Now, I have to clarify two points. First, comparing Terlingua with modern evangelicalism is superficial. The point is not that evangelicalism needs to become an outdoor adventure company or sponsor a chili cook-off. The point is that Terlingua had to change to survive; evangelicalism will have to do the same. “Church culture matters,” write McKnight and Barringer in A Church Called TOV. “As we live in our culture and also into our culture, our culture begins to live in and into us. A good culture will shape us toward goodness; a toxic culture will shape us toward evil.” A church culture filled with American flags and patriotic songs will shape towards Christian nationalism; a church culture filled with a raging narcissistic and misogynist pastor will shape towards abuse and sexism; a church culture filled with white people and led only by white men will shape towards a culture that excludes and devalues people of color and women. But a church culture that nurtures empathy, justice, and service, includes women, and focuses on people over platform—as McKnight and Barringer write—can shape a culture that looks much more like Jesus.

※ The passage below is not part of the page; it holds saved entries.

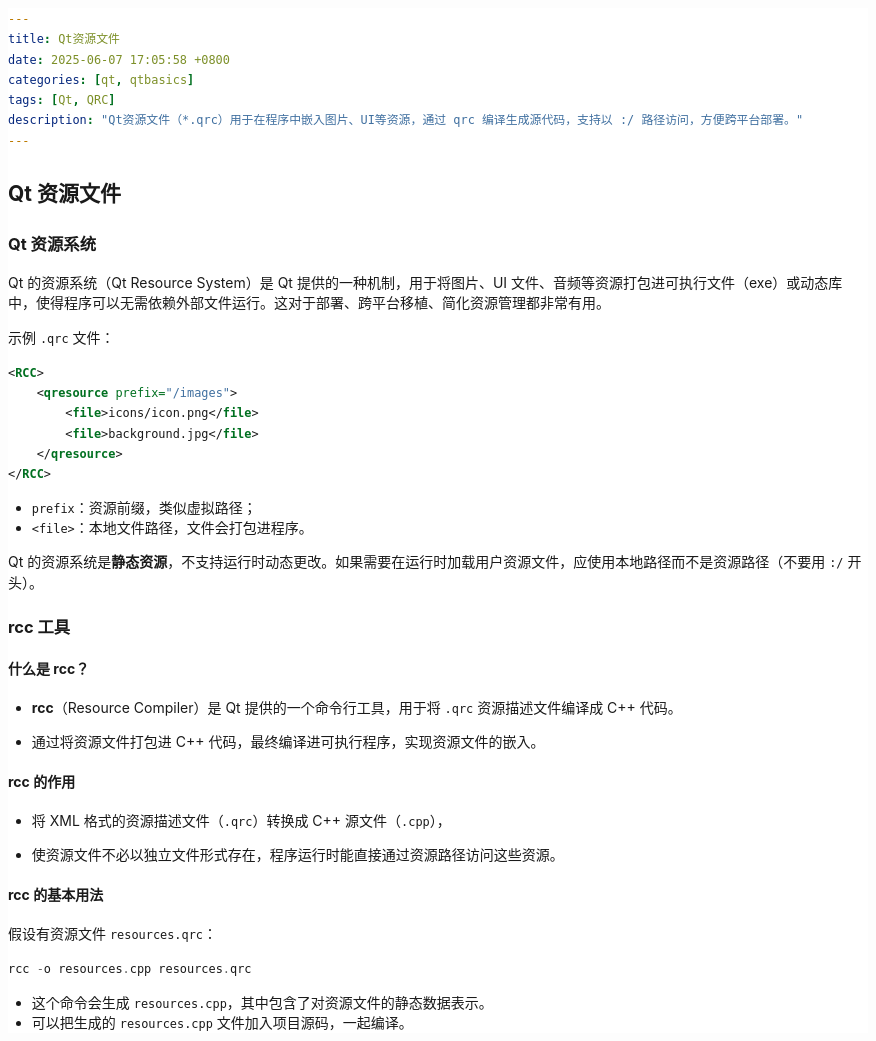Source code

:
 ```yaml
---
title: Qt资源文件
date: 2025-06-07 17:05:58 +0800
categories: [qt, qtbasics]
tags: [Qt, QRC]
description: "Qt资源文件（*.qrc）用于在程序中嵌入图片、UI等资源，通过 qrc 编译生成源代码，支持以 :/ 路径访问，方便跨平台部署。"
---
```

## Qt 资源文件

### Qt 资源系统

Qt 的资源系统（Qt Resource System）是 Qt 提供的一种机制，用于将图片、UI 文件、音频等资源打包进可执行文件（exe）或动态库中，使得程序可以无需依赖外部文件运行。这对于部署、跨平台移植、简化资源管理都非常有用。

示例 `.qrc` 文件：

```xml
<RCC>
    <qresource prefix="/images">
        <file>icons/icon.png</file>
        <file>background.jpg</file>
    </qresource>
</RCC>
```

- `prefix`：资源前缀，类似虚拟路径；
- `<file>`：本地文件路径，文件会打包进程序。

Qt 的资源系统是**静态资源**，不支持运行时动态更改。如果需要在运行时加载用户资源文件，应使用本地路径而不是资源路径（不要用 `:/` 开头）。

### rcc 工具

#### 什么是 rcc？

- **rcc**（Resource Compiler）是 Qt 提供的一个命令行工具，用于将 `.qrc` 资源描述文件编译成 C++ 代码。

- 通过将资源文件打包进 C++ 代码，最终编译进可执行程序，实现资源文件的嵌入。

#### rcc 的作用

- 将 XML 格式的资源描述文件（`.qrc`）转换成 C++ 源文件（`.cpp`），

- 使资源文件不必以独立文件形式存在，程序运行时能直接通过资源路径访问这些资源。

#### rcc 的基本用法

假设有资源文件 `resources.qrc`：

```cpp
rcc -o resources.cpp resources.qrc
```

- 这个命令会生成 `resources.cpp`，其中包含了对资源文件的静态数据表示。
- 可以把生成的 `resources.cpp` 文件加入项目源码，一起编译。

As for my second point, I am less invested in the survival of evangelicalism as a movement than I am in redeeming the evangelical witness. Ed Stetzer recently told NPR, “We [as evangelicals] need to make clear who we are. And our allegiance is to King Jesus, not to what boasting political leader might come next.” I’m not interested in the current, politically-motivated evangelicalism surviving; I am interested in reviving what evangelicals are supposed to be: gospel-centered. 

So is there hope for evangelicalism? Maybe. But not in the reality of evangelicalism today–often more a “white religious brand” (as Kristin DuMez quoted Dierdre Riggs) than a faith movement. I think the hope lies in what we have imagined (what we have hoped) evangelicals to be: Bible-believing, Jesus-centered activists.  Terlingua literally resurrected in the graveyard of a dead mining town; maybe an evangelicalism that looks more like what we have imagined can do the same.